The Regency era saw the emergence of matching sets of domestic silver, and an assortment of matching salt and mustard pots now began to pour forth from manufacturing silversmiths. It was natural, then, that the cruet, with its silver or silver-mounted containers grouped together, grew in popularity. By the second and third decades of the nineteenth century, the cylindrical mustard pot was altogether heavier with thicker cast S-shaped handles, incorporating more elaborate mouldings around the rim and base. Various new shapes appeared including a compressed circular form chased with naturalistic patterns and pear-shaped pots. Hexagonal or octagonal pots were pierced or engraved.
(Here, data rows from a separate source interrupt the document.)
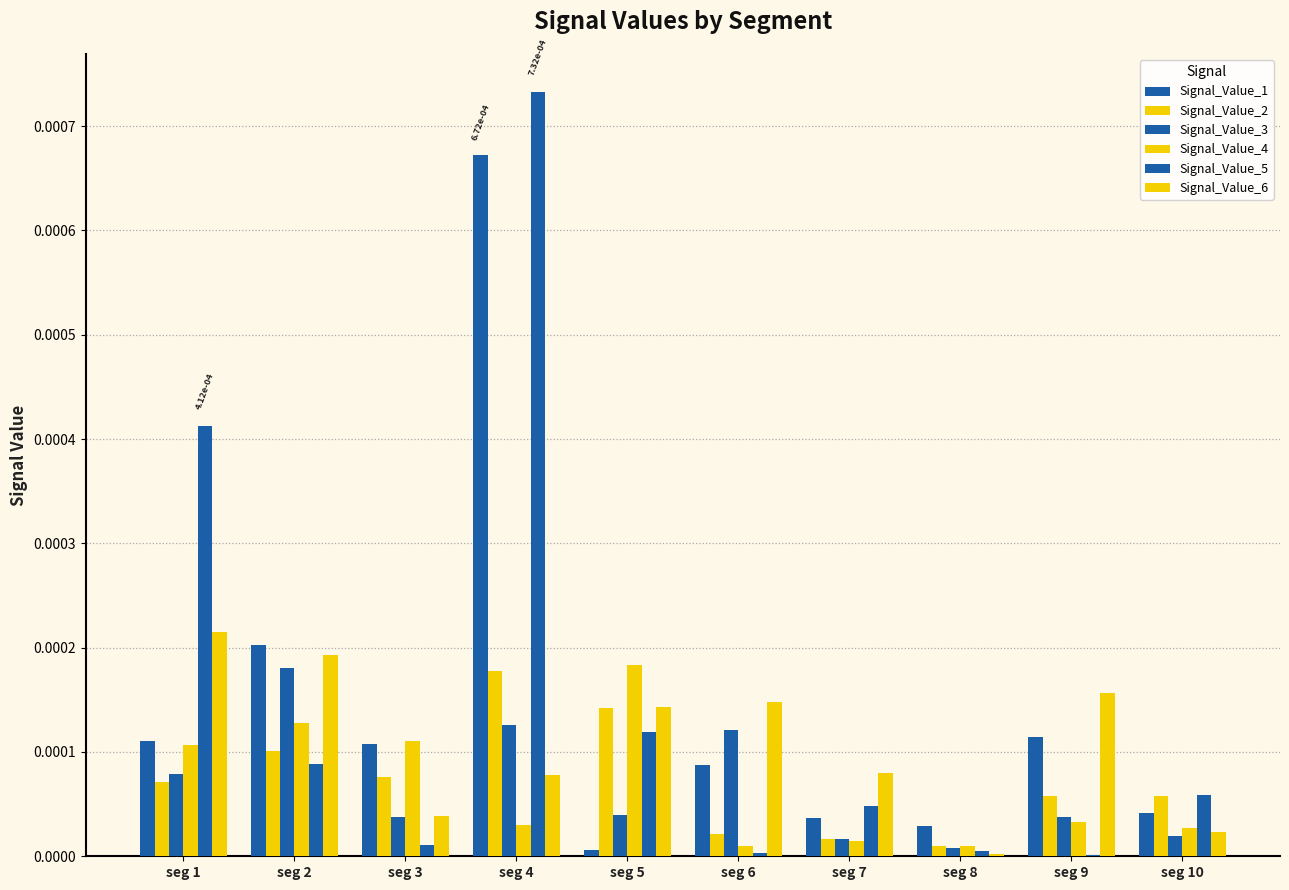

How many groups of bars are there?

10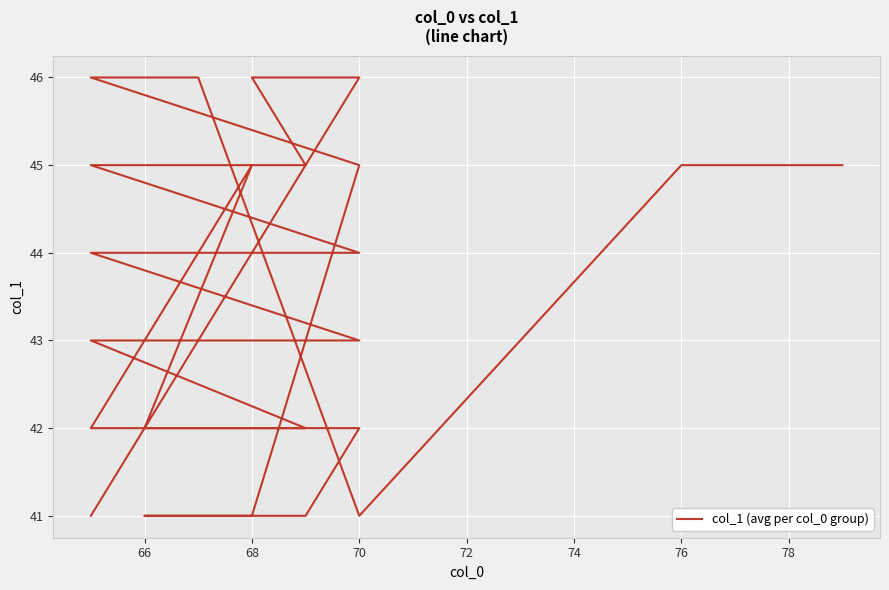

The chart shows a value of 10 at 13. True or false?

False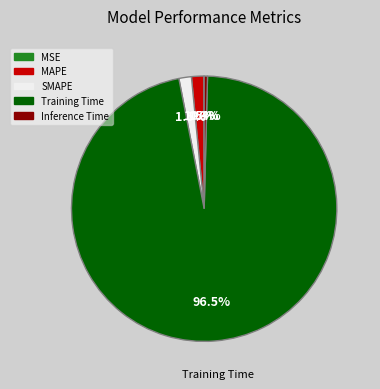

What is the total percentage of MAPE and Inference Time?

1.9%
In the early years of Queen Victoria’s reign designs became most fanciful and included the bizarre, like the pot with the handle incorporating a monkey with a look of horror on its face and its tongue lolling out. Was this a device to let us know that the stuff was hot? Animal shapes and novelties abounded, from plump porkers to kittens; sometimes demure, sometimes grotesque. Among the novelties was a busby, made in 1908, crested and engraved with the motto ‘I am ready’, its accompanying mustard spoon having a cockade handle. Another was a riding boot with a whip-handle spoon. Among Art Nouveau pieces was one designed by C. R. Ashbee and made by the Guild of Handicraft at the turn of the century. This elegant little piece with its simple, flowing lines, tapering in towards the top, and pierced above the waist, has a slightly-domed overlapping cover, its finial set with a semi-precious stone.